It is the year 2266. These are the voyages of the starship Enterprise. Its five-year mission: to explore strange new worlds. To seek out new life and new civilizations. To boldly go where no man has gone before!
If you are over 40 it is very likely that these iconic words brought you in front of the family TV to follow Captain James T. Kirk, Spock and Leonard McCoy on their voyages and adventures in faraway galaxies. A cocktail party fact (CPFs): While the original airing of the show between 1966 and 1969 had only limited success and barely made it through four seasons it has created a new universe and is now a major landmark for the genre. To this day it attracts thousands of fans to conventions. Two more CPFs? The T in James T. Kirk stands for Tiberius and Leonard McCoy in German is not Bones but Pille (Pill).
In addition to finding facts to impress party guests, it is also interesting to watch the show now almost 50 years later from a technology perspective and check how visionary some of the predictions have been (or haven’t). Many of the gadgets are now already available like the communicator (smart phones) or variants of the phaser weapons. And I personally would love to see breakthroughs in beaming technology utilized by the transporter deck on the Enterprise.
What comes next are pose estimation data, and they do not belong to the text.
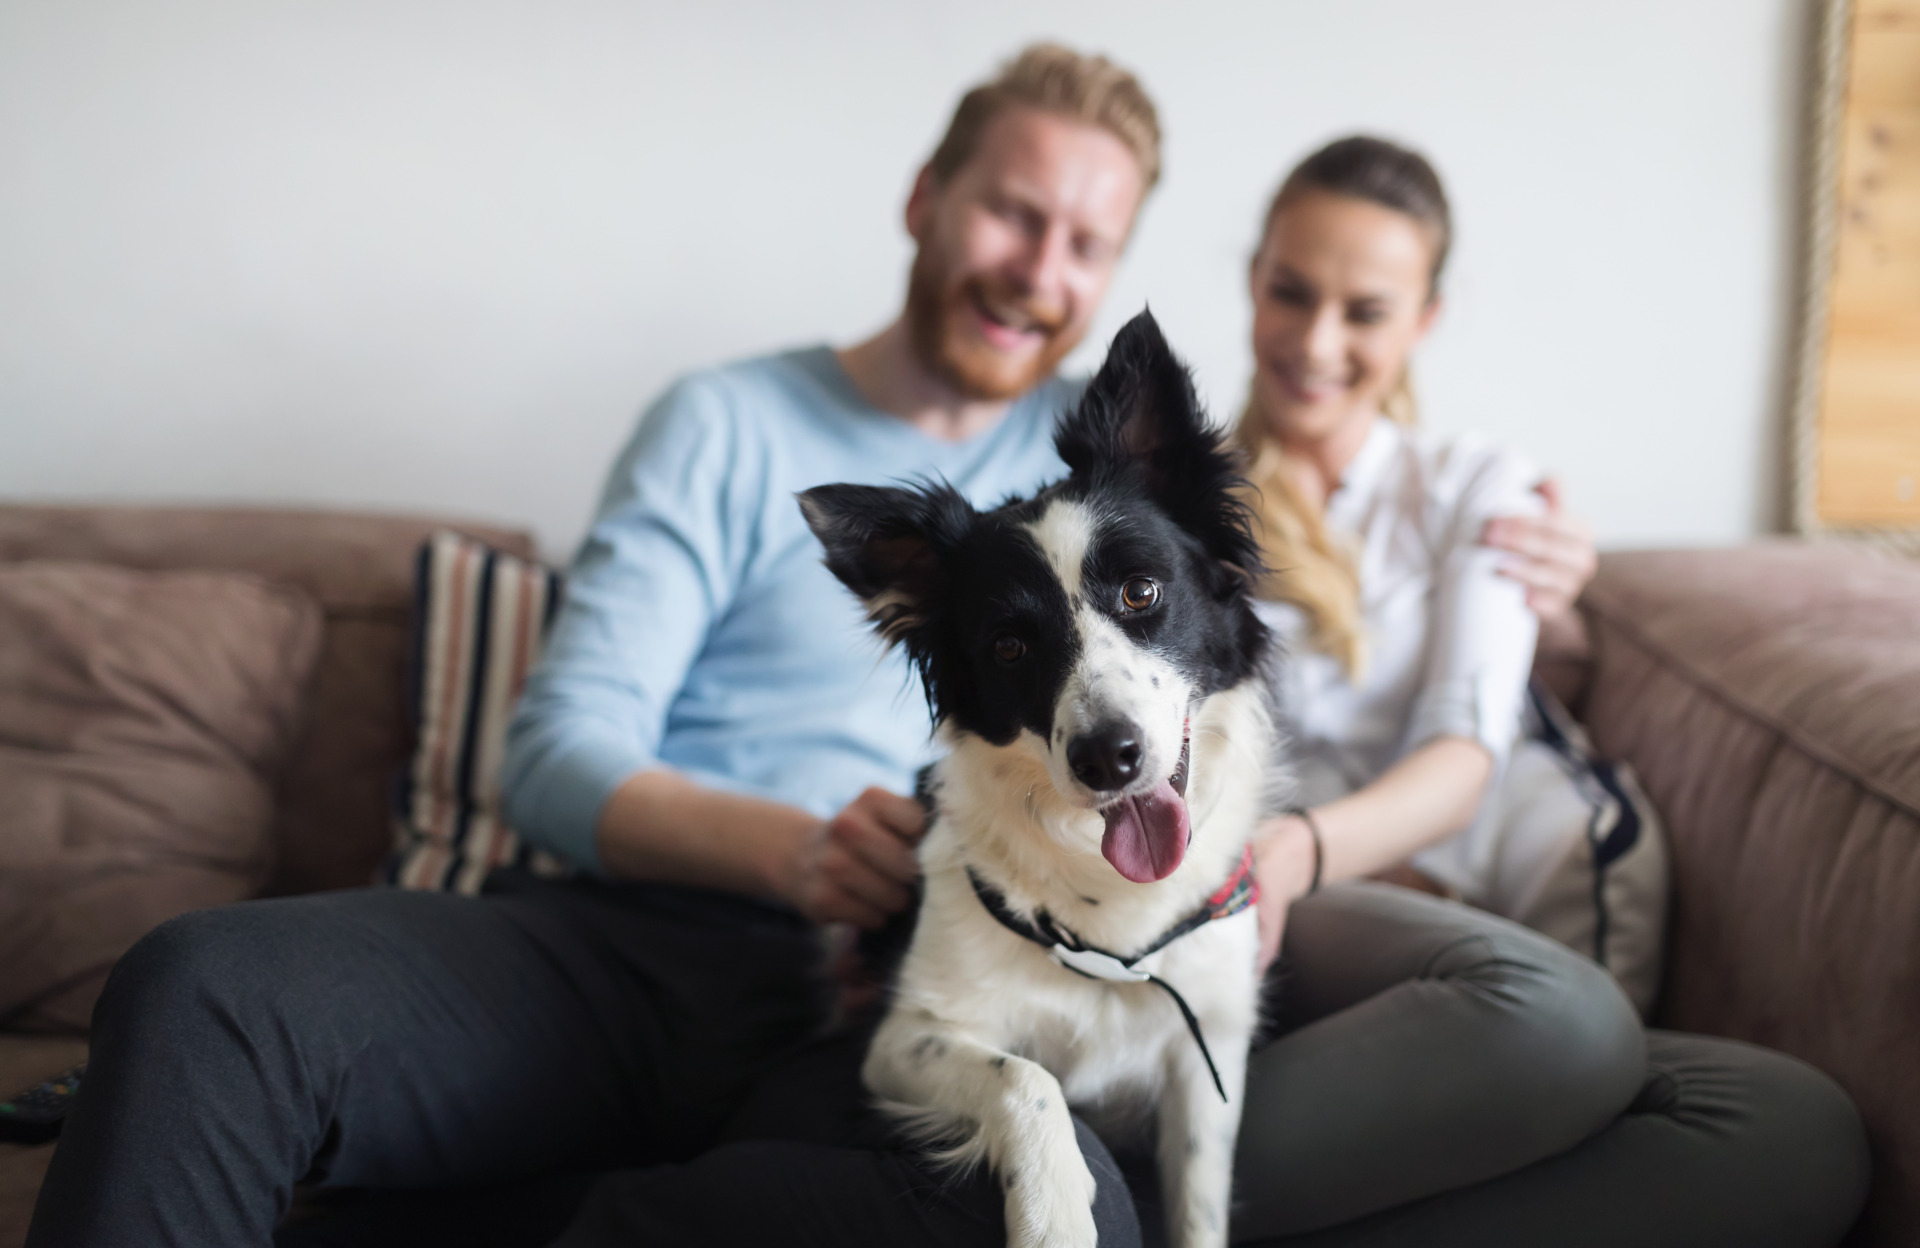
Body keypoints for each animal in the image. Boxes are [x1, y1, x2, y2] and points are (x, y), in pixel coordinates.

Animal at [802, 311, 1282, 1244]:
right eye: (1009, 648)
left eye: (1141, 592)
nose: (1108, 757)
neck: (1112, 918)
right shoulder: (904, 1039)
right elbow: (1030, 1079)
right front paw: (1055, 1213)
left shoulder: (1206, 1054)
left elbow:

In this blog, let’s take a closer look at the Universal Translator. Simply put it allows for the instant translation from any language into every other language. With this technology Captain Kirk was able to communicate in real-time with let’s say Klingon or Gorn representatives, not only reading the transcript, but listening to the voice of his counterpart. Transposing this into my personal world would mean that I could communicate with my Japanese colleagues each using our own language and hearing the translated voice of our counterpart.
So how close are we to this scenario? Natural voice recognition and interaction have reached maturity for the mass market. Digital assistants like SAP CoPilot, Siri or Alexa are seeing more and more adoption and getting smarter all the time. The nature of machine learning tends to keep enhancing the quality of results, the more data is available. So, the more these digital assistants are used, the better their performance will become.
Translation capabilities have made similar leaps over the last decade. Ten years ago we were joking that the badly translated menus at our vacation destination were run through Google, creating all kinds of funny constellations. Today, Google translations are already getting quite close to a good and correct translated version. And just like the natural language capabilities, Machine Learning and Artificial Intelligence capabilities continue to evolve and improve, the more data they have available.
So that leaves the generation of your translated voice. And maybe not too surprising, in this field as well, we are not too far from the version implemented on the Enterprise. For example, you can check out Lyrebird, one company that is active in natural voice generation. While still recognizably not my real voice, it is not that bad either. And I have only delivered the minimum number of sound bites as input. It’s all about the data sample, so if I continued to supply voice samples, my avatar voice would relatively soon be almost “the real thing.”
And once we have that, my speech would be translated into text via natural language recognition, translated into Japanese and then intoned by my digital voice avatar. How far away from primetime is this? At the rate of innovation that we are currently seeing in these fields I’d say no more than a couple of years. I am pretty sure that by the time we send our first manned mission to Mars this will be a mature solution, at least for many known languages – which interestingly enough might include Elfish and Klingon.